To increase upside torque to the uranium play I’ve added some option positions*:
Cameco (CCJ) $40/50 Call Spread expiring Jan '25
URA $26/30 Call Spread expiring Jan '25
NexGen (NXE) $6 Call Option expiring Dec '24
*Please note that options are extremely risky, and this is not meant to be investment advice. I trade frequently in / out of these instruments and may sell out of any of these positions without notice / warning. Please do your own due diligence and make sure you understand the risks involved before investing.
Looking forward to the next few months, uranium investors should pay close attention to the following events:
Kazatomprom (KAP) will release earnings and an updated 2025 production outlook on August 23rd.
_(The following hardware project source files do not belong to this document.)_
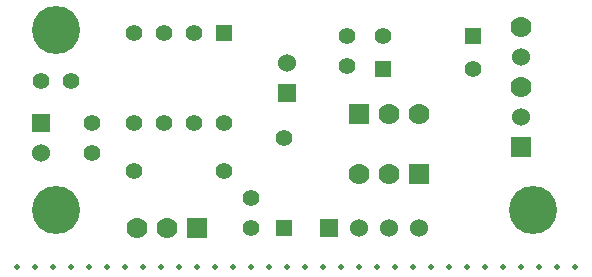
<source format=gts>
G04 (created by PCBNEW (2013-june-11)-stable) date Sun 05 Oct 2014 09:39:27 PM EDT*
%MOIN*%
G04 Gerber Fmt 3.4, Leading zero omitted, Abs format*
%FSLAX34Y34*%
G01*
G70*
G90*
G04 APERTURE LIST*
%ADD10C,0.00590551*%
%ADD11R,0.07X0.07*%
%ADD12C,0.07*%
%ADD13C,0.06*%
%ADD14C,0.02*%
%ADD15R,0.055X0.055*%
%ADD16C,0.055*%
%ADD17C,0.16*%
%ADD18R,0.06X0.06*%
G04 APERTURE END LIST*
G54D10*
G54D11*
X21800Y-14500D03*
G54D12*
X20800Y-14500D03*
X19800Y-14500D03*
X20800Y-12500D03*
X21800Y-12500D03*
G54D11*
X19800Y-12500D03*
X14400Y-16300D03*
G54D12*
X12400Y-16300D03*
X13400Y-16300D03*
X25200Y-11600D03*
G54D11*
X25200Y-13600D03*
G54D12*
X25200Y-9600D03*
G54D13*
X25200Y-12600D03*
X25200Y-10600D03*
G54D14*
X18000Y-17600D03*
X18600Y-17600D03*
X19800Y-17600D03*
X19200Y-17600D03*
X21600Y-17600D03*
X22200Y-17600D03*
X21000Y-17600D03*
X20400Y-17600D03*
X25200Y-17600D03*
X25800Y-17600D03*
X27000Y-17600D03*
X26400Y-17600D03*
X24000Y-17600D03*
X24600Y-17600D03*
X23400Y-17600D03*
X22800Y-17600D03*
X13200Y-17600D03*
X13800Y-17600D03*
X15000Y-17600D03*
X14400Y-17600D03*
X16800Y-17600D03*
X17400Y-17600D03*
X16200Y-17600D03*
X15600Y-17600D03*
X10800Y-17600D03*
X11400Y-17600D03*
X12600Y-17600D03*
X12000Y-17600D03*
X9600Y-17600D03*
X10200Y-17600D03*
X9000Y-17600D03*
X8400Y-17600D03*
G54D15*
X15300Y-9800D03*
G54D16*
X14300Y-9800D03*
X13300Y-9800D03*
X12300Y-9800D03*
X12300Y-12800D03*
X13300Y-12800D03*
X14300Y-12800D03*
X15300Y-12800D03*
G54D15*
X23600Y-9900D03*
G54D16*
X20600Y-9900D03*
G54D15*
X20600Y-11000D03*
G54D16*
X23600Y-11000D03*
X10900Y-13800D03*
X10900Y-12800D03*
X19400Y-9900D03*
X19400Y-10900D03*
X12300Y-14400D03*
X15300Y-14400D03*
G54D15*
X17300Y-16300D03*
G54D16*
X17300Y-13300D03*
X9200Y-11400D03*
X10200Y-11400D03*
G54D17*
X9700Y-9700D03*
G54D18*
X9200Y-12800D03*
G54D13*
X9200Y-13800D03*
G54D17*
X25600Y-15700D03*
X9700Y-15700D03*
G54D18*
X17400Y-11800D03*
G54D13*
X17400Y-10800D03*
G54D18*
X18800Y-16300D03*
G54D13*
X19800Y-16300D03*
X20800Y-16300D03*
X21800Y-16300D03*
G54D16*
X16200Y-15300D03*
X16200Y-16300D03*
M02*

</source>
I’m expecting a significant downgrade to current 2025 guidance of 31K tU, but a slight increase from 2024 production volumes.
WNA, the biggest nuclear fuel buyers conference, is going to be held during September 2-6. This conference typically marks the beginning of fuel buying season, and leads to an increase in spot market volumes.
There might be some more clarity on the waiver process for US utility purchasing of Russian EUP.
I expect things to stay volatile, but for the uranium sector to eventually de-couple when spot prices start their next leg up. The consolidation we’re seeing right now is quite similar to the sideways price movement in 2022 and 2023, after the large move up in prices in H1 2021 / H2 2022. Waiting is the hard part.